The automaker will unveil a system today that will let motorists check e-mail on their laptop at stoplights, while the kids play online video games in the back seat.

“What UConnect Web does is turn the whole vehicle into an Internet hot spot,” says Keefe Leung, who works on advanced connectivity strategies for Chrysler. “We see great potential for this.”

Chrysler says it will be first to bring Wi-Fi into the car on a mass scale. The dealer-installed system, called UConnect Web, will be an add-on to Chrysler’s UConnect information and entertainment systems.

The wireless router and cellular-based Web connection will serve Wi-Fi-enabled laptops, iPhone and other smartphones, entertainment systems and other personal devices.

Chrysler believes the system’s greatest benefit likely will be as back-seat video and game entertainment for kids.
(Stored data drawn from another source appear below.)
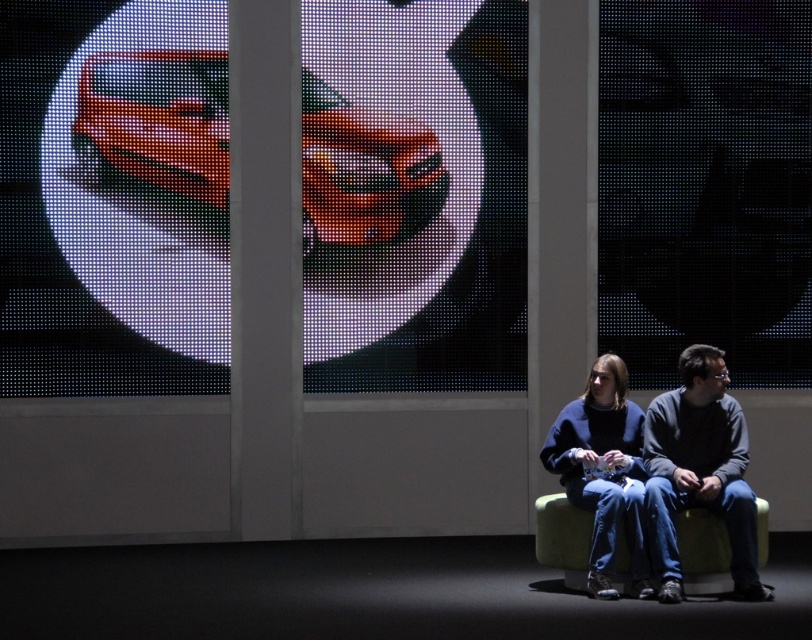
Question: Which point is farther to the camera?

Choices:
 (A) (599, 385)
 (B) (649, 497)

Answer: (A)

Question: Which object appears farthest from the camera in this image?

Choices:
 (A) blue fleece sweater at center
 (B) dark gray sweater at center right

Answer: (A)

Question: Is dark gray sweater at center right thinner than blue fleece sweater at center?

Choices:
 (A) no
 (B) yes

Answer: (A)

Question: Can you confirm if dark gray sweater at center right is positioned below blue fleece sweater at center?

Choices:
 (A) yes
 (B) no

Answer: (B)

Question: Is the position of dark gray sweater at center right more distant than that of blue fleece sweater at center?

Choices:
 (A) yes
 (B) no

Answer: (B)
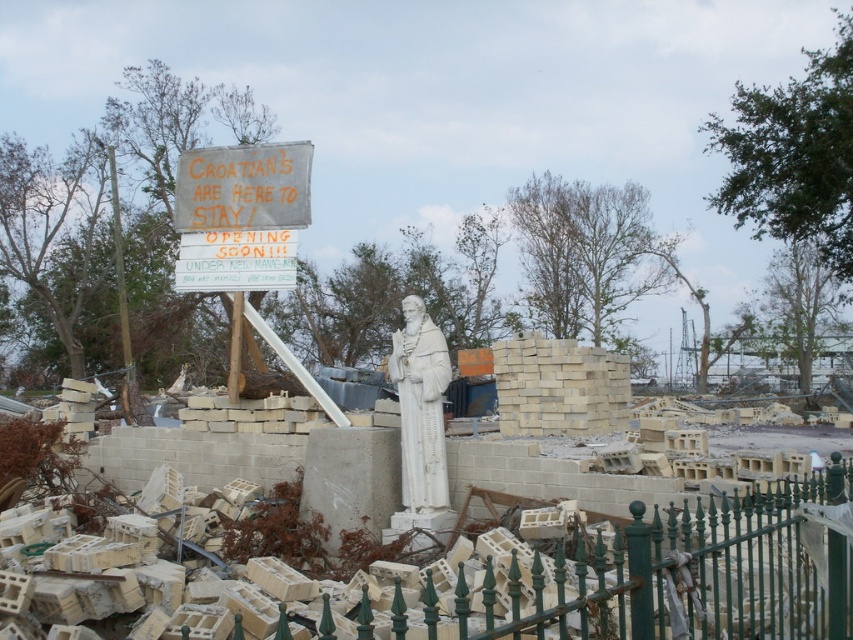
Is point (840, 536) positioned before point (421, 417)?

Yes.

Is green wrought iron fence at center thinner than white marble statue at center?

Incorrect, green wrought iron fence at center's width is not less than white marble statue at center's.

This screenshot has width=853, height=640. What do you see at coordinates (643, 576) in the screenshot?
I see `green wrought iron fence at center` at bounding box center [643, 576].

The image size is (853, 640). In order to click on green wrought iron fence at center in this screenshot , I will do `click(643, 576)`.

Is point (709, 577) behind point (276, 180)?

No, it is not.

Who is taller, white concrete statue at center or wooden sign at upper center?

Standing taller between the two is wooden sign at upper center.

Is point (711, 573) farther from camera compared to point (228, 216)?

No, it is not.

Locate an element on the screen. white concrete statue at center is located at coordinates (669, 576).

Can you confirm if green wrought iron fence at center is wider than white concrete statue at center?

In fact, green wrought iron fence at center might be narrower than white concrete statue at center.

Describe the element at coordinates (643, 576) in the screenshot. I see `green wrought iron fence at center` at that location.

Identify the location of green wrought iron fence at center. Image resolution: width=853 pixels, height=640 pixels. (643, 576).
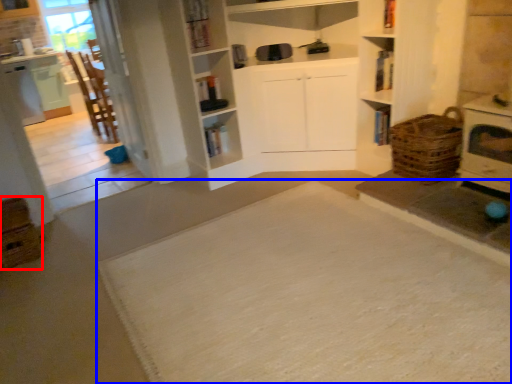
Question: Among these objects, which one is nearest to the camera, crate (highlighted by a red box) or doormat (highlighted by a blue box)?

Choices:
 (A) crate
 (B) doormat

Answer: (B)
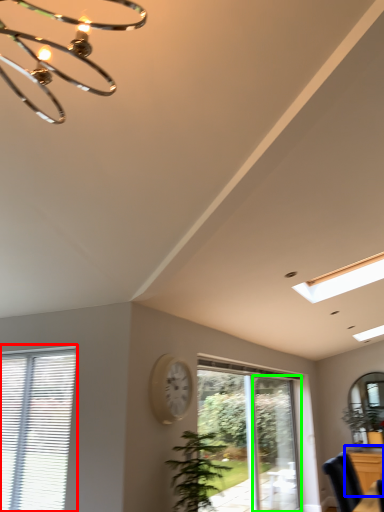
Question: Which object is the closest to the window (highlighted by a red box)? Choose among these: dresser (highlighted by a blue box) or screen door (highlighted by a green box).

But adults will benefit as well, executives say.

“They can make dinner reservations, check directions or weather, make online purchases (or) surf Facebook,” says Rob Richard, director of Chrysler’s Mopar part sales and service marketing arm.

The system is not rigged to keep the driver from doing such things while the car is moving, though Chrysler will discourage it.

UConnect Web will be offered in most 2009 Chrysler, Dodge and Jeep vehicles starting in August. The in-vehicle router will cost $449, plus installation of up to $50. Mobile Web access for it will require a $29-a-month subscription, after $35 for activation, through provider Autonet Mobile.

The service could catapult Chrysler back into the race against General Motors and Ford Motor for advanced personal technology in cars.

Ford appears to have a hit in its Microsoft-developed Sync system for controlling personal electronic devices. Ford plans to introduce a built-in Internet system aimed at the contractor market in the new 2009 F-150 pickup when the truck goes on sale in late fall.

“It’s really about helping our truck owners get the job done on the worksite,” Ford spokesman Alan Hall says.

General Motors has continually added features to its OnStar satellite communications system.

UConnect will be the umbrella name for all Chrysler in-car technology — entertainment system with a hard drive, Bluetooth, satellite TV, navigation and Web.

A few aftermarket suppliers have offered Internet in cars, but the feature has only slowly caught on. Boosters say it can be quite handy.

“People use Internet in the car for all sorts of things — gas prices, weather, movie times,” says Robert Wray, president of Mp3Car, a Web forum and sales site for car technologies.